Solar power is a very attractive source of energy for many reasons. For now, the biggest factor in choosing one type of technology over the other might be price as PV is a more expensive than CSP. However, as PV prices drop due to the economies of scale and the advancement of research, this factor might become less important.

It should be noted that these technologies are not cheap enough to compete with other sources of energy as it stands. Breakthroughs in PV technology and manufacturing processes promise competitiveness in the years to come. Different routes, like PETE for example, might also offer improvements in the cost of converting solar energy to electrical power.

© Alvaro Aguilar. The author grants permission to copy, distribute and display this work in unaltered form, with attribution to the author, for noncommercial purposes only. All other rights, including commercial rights, are reserved to the author.


[1] D. Ginley, M. Green and R. Collins, "Solar Energy Conversion Towards 1 Terawatt", Mat. Res. Soc. Bull. 33, 355 (2008).

[2] S. Mehta, "PV News Annual Data Collection Results: 2010 Cell, Module Production Explodes Past 20 GW", PV News, 9 May 11.

[3] W. Shockley and H. J. Queisser, "Detailed Balance Limit of Efficiency of p-n Junction Solar Cells," J. Appl. Phys., 32, 510 (1961).

[4] N. O. Pearson, "Darwin Effect Cuts Photovoltaic Prices, Abound Solar Says", Bloomberg, 5 Sep 11.

[5] J. W. Schwede et al., "Photon-Enhanced Thermionic Emission for Solar Concentrator Systems," Nature Mat. 9, 762 (2010).
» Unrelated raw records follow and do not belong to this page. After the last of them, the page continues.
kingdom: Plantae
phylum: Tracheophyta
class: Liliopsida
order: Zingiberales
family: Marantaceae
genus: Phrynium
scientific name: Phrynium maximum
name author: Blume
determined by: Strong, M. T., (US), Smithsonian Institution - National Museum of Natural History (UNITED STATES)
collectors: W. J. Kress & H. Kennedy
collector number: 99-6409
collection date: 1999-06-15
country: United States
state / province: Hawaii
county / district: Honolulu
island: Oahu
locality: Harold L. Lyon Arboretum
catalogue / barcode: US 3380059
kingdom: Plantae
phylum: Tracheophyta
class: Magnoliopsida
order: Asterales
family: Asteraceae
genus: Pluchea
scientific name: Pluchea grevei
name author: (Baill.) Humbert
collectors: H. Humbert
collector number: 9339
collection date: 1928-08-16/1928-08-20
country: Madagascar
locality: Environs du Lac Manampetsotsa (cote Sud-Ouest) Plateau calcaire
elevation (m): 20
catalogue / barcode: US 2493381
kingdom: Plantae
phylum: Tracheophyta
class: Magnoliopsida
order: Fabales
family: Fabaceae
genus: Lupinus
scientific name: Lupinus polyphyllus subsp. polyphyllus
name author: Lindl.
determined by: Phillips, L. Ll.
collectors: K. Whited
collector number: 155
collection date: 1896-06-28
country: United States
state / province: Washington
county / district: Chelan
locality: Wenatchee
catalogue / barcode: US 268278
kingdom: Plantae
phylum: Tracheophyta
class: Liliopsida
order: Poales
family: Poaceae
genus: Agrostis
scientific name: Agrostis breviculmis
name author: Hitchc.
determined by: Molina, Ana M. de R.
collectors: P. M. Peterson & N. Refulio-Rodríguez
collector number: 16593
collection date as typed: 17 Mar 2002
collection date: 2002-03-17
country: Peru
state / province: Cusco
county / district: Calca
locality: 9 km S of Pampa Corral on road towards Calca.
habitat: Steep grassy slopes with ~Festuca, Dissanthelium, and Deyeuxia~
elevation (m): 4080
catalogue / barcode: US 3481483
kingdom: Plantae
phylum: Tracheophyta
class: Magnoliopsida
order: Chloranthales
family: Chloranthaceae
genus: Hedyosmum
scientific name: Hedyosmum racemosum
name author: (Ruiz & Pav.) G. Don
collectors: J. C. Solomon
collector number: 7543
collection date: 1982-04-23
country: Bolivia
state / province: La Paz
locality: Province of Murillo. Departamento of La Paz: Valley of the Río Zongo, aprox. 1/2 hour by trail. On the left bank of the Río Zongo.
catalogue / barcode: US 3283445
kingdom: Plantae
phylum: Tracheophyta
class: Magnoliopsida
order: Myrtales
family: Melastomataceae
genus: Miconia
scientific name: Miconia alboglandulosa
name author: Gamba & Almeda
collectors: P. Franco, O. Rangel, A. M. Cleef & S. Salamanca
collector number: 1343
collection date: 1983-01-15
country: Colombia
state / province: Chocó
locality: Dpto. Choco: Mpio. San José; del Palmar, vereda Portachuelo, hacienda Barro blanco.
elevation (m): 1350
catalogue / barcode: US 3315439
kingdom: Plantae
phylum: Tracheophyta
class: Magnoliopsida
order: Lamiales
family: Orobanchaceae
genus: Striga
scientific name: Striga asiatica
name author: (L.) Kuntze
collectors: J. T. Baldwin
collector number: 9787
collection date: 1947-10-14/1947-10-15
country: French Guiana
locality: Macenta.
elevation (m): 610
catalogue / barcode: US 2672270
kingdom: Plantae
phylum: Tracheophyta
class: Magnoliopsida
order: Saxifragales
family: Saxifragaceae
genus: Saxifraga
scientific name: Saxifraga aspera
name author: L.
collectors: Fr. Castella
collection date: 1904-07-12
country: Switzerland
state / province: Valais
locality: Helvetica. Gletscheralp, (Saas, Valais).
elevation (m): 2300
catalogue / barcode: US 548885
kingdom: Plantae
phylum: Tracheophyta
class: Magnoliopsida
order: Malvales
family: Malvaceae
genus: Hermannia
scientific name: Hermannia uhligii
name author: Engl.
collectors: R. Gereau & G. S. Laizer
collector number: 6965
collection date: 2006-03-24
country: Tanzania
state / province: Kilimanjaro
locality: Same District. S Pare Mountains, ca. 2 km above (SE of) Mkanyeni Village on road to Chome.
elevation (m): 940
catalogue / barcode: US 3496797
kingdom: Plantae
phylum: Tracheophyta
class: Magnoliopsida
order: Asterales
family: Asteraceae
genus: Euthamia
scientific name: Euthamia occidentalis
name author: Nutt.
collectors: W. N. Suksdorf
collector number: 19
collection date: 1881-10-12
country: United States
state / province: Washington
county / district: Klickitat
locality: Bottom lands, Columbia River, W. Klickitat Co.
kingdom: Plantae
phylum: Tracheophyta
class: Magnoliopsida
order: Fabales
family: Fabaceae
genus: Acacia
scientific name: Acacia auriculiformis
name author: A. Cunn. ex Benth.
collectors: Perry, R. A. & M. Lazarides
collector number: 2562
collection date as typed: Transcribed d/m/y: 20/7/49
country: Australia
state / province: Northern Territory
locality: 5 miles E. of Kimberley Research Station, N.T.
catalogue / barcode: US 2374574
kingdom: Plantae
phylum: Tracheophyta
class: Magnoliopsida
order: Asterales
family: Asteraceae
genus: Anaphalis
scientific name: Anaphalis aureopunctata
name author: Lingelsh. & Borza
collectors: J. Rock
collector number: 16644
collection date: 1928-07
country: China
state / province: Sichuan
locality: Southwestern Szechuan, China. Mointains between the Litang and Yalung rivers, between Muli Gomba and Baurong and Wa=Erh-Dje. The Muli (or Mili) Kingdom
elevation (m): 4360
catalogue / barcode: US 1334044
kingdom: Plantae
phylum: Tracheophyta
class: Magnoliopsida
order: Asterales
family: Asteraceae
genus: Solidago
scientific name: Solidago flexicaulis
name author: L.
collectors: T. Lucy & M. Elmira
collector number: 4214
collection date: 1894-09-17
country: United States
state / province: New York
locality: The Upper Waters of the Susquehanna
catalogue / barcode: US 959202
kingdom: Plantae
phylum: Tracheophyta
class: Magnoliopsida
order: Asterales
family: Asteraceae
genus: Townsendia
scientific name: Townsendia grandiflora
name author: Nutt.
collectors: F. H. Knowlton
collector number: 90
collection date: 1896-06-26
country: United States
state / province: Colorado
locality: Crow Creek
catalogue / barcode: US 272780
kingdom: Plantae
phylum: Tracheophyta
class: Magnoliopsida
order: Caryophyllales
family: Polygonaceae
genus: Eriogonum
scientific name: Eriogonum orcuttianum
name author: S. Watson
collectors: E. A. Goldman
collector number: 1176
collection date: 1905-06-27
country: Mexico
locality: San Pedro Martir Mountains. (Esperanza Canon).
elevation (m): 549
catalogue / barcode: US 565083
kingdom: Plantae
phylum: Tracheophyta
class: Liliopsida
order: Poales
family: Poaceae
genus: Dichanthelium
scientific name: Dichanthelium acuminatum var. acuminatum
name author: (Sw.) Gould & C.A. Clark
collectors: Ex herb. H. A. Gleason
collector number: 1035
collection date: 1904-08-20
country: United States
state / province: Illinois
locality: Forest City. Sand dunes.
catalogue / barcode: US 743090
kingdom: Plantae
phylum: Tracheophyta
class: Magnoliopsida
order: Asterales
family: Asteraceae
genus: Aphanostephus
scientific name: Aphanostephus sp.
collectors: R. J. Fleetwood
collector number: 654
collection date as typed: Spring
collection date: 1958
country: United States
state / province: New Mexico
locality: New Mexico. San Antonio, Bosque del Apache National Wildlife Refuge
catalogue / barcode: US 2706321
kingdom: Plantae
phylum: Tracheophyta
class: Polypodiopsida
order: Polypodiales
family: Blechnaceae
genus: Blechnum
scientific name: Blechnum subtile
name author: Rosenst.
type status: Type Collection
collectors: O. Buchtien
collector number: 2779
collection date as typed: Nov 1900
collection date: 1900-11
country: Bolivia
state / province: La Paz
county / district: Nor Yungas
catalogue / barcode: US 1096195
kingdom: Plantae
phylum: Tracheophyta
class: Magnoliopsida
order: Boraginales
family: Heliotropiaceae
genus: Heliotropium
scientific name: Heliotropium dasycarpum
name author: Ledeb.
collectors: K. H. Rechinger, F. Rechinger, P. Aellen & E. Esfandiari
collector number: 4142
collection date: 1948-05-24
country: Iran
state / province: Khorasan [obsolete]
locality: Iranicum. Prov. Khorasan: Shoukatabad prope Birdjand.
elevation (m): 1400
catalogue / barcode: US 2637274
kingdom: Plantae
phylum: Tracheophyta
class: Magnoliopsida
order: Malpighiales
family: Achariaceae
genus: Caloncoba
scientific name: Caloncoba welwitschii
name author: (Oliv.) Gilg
[6] M. Z. Jacobson and M. A. Delucchi, "Providing All Global Energy with Wind, Water, and Solar Power, Part I: Technologies, Energy Resources, Quantities and Areas of Infrastructure, and Materials," Energy Policy 39, 1154 (2011).

[7] P. Viebahn, Y. Lechon and F. Trieb, "The Potential Role of Concentrated Solar Power (CSP) in Africa and Europe - A Dynamic Assessment of Technology Development, Cost Development and Life Cycle Inventories Until 2050," Energy Policy 39, 4420 (2011).